Technical Abstract: The objectives of the current study were to evaluate the effects of increased dietary Zn fed at approximately 3 times NRC recommendations on milk Zn concentrations and mammary health by quantifying milk somatic cell count (SCC). Within Rambouillet (WF) and Hampshire (BF) breeds, ewes were ranked by BW and randomly assigned down the rank into 1 of 2 treatment groups: Control (n = 45, 37 mg Zn/kg DM, ˜1×NRC) and Zn treatment (n = 44, 113 mg Zn/kg DM, ˜3×NRC). Treatments were delivered via a ZnSO4-fortified alfalfa pellet fed at a rate of 0.45 kg/d DM from a RFID-activated automated feeder from approximately 6 wk before to 4 wk after lambing. Ewe milk was collected twice weekly. Milk was analyzed for mineral content (d 0, 10, and 30 of lactation) and SCC (d 3-5, 6-9, 10-12, 13-16, 17-19, 20-23, 24-26, 27-29, or 30-32). Single-bearing ewes had greater Ca, Mg, and P (P = 0.04) than multiple-bearing ewes. Day of lactation influenced milk Mg, P, and Zn (P < 0.01) and values generally decreased as lactation progressed. Milk Zn was 1.7-fold greater (P < 0.01) for Zn treatment than Control ewes. Milk Ca, Mg, and P were greater for Control than Zn treatment (P = 0.02) ewes. A breed × litter size effect was detected for LogSCC (P = 0.02).

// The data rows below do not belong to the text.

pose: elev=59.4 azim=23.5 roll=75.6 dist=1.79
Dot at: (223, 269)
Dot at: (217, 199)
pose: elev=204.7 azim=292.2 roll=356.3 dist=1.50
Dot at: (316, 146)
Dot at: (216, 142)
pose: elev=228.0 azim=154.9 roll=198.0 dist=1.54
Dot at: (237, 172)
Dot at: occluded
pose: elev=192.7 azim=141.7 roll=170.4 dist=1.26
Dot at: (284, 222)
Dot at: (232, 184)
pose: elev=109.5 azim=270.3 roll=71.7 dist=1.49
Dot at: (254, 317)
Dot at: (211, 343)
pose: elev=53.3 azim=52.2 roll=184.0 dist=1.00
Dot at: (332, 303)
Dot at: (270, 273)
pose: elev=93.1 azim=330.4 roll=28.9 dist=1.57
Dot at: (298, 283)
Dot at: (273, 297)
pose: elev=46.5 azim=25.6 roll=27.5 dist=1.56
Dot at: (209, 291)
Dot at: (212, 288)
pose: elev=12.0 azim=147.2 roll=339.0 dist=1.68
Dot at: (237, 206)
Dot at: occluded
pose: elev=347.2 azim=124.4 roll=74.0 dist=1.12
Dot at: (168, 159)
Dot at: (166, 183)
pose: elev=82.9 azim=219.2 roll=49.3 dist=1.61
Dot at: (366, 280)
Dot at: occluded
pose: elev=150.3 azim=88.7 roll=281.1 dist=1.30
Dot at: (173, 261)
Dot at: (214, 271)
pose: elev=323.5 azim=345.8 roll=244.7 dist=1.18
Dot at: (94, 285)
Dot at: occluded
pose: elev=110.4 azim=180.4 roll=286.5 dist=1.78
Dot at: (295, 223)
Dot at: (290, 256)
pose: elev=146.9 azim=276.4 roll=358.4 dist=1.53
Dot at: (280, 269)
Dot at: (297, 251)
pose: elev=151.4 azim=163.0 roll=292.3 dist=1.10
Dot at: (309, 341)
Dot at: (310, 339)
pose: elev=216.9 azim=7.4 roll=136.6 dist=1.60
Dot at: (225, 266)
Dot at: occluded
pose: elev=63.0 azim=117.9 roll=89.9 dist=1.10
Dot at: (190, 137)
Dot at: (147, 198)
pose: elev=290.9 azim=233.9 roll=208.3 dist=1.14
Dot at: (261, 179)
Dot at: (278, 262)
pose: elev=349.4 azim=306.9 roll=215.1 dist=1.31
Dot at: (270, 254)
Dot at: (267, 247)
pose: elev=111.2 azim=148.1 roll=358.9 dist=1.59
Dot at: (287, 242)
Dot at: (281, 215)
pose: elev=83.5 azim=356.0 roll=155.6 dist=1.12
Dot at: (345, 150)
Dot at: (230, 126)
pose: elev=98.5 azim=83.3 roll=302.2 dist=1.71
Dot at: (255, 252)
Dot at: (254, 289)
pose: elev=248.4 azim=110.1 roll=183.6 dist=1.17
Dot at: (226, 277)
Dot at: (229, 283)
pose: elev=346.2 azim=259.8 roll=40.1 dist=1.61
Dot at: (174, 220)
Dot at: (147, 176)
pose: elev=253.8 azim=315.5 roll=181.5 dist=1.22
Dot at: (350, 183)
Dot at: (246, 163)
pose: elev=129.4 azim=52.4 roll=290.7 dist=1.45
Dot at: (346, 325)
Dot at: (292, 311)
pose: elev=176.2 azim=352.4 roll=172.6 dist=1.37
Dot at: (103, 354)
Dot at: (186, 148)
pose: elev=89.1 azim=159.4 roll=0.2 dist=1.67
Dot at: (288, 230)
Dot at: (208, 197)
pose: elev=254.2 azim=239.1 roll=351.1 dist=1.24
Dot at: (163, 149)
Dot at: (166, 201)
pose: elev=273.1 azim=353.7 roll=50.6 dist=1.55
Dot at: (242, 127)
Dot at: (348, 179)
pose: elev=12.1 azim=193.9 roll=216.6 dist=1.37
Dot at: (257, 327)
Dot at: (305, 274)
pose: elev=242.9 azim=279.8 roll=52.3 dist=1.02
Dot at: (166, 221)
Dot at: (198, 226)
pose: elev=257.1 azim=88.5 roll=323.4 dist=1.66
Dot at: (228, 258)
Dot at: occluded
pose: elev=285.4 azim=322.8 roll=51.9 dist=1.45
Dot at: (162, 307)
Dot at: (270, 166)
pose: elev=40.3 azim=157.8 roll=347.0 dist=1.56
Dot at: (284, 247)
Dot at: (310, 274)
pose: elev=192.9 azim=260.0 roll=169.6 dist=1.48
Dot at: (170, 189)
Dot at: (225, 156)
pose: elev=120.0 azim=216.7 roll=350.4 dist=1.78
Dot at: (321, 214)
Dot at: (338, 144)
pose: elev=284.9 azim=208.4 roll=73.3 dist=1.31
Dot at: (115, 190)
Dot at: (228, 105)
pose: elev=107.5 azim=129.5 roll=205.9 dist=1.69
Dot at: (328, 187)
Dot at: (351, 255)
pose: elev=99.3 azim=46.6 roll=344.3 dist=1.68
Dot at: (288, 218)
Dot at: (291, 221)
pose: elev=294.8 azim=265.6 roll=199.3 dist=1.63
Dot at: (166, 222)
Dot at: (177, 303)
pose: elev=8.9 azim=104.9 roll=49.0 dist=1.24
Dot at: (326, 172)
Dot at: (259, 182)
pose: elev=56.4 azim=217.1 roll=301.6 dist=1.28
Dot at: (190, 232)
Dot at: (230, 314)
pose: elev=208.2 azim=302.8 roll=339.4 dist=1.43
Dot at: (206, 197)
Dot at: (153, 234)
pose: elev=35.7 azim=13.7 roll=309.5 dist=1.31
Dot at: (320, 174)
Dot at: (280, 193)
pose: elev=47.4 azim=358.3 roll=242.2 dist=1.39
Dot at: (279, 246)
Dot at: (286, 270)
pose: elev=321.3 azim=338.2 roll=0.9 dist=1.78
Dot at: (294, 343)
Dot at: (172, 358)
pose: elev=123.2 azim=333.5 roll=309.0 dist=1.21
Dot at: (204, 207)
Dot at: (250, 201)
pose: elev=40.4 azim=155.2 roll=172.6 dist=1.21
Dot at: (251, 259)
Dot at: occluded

Single-bearing WF ewes had lower LogSCC than multiple-bearing WF ewes (5.36 ± 0.09 vs 5.74 ± 0.07; P < 0.01) but litter size did not affect BF ewe LogSCC (5.80 ± 0.08 vs 5.79 ± 0.09; P = 0.92).. Day of lactation impacted ewe SCC (P < 0.01), with peak SCC between d 6 and 9 which began to decline as lactation progressed. Control and Zn treated ewes did not differ (P = 0.28) in SCC. In conclusion, dietary Zn above NRC recommendations resulted in greater milk Zn. Additionally, longitudinal values of SCC throughout lactation may inform preventative intervention strategies for cases of sub-clinical mastitis since peak SCC is within the first 9 d post-lambing.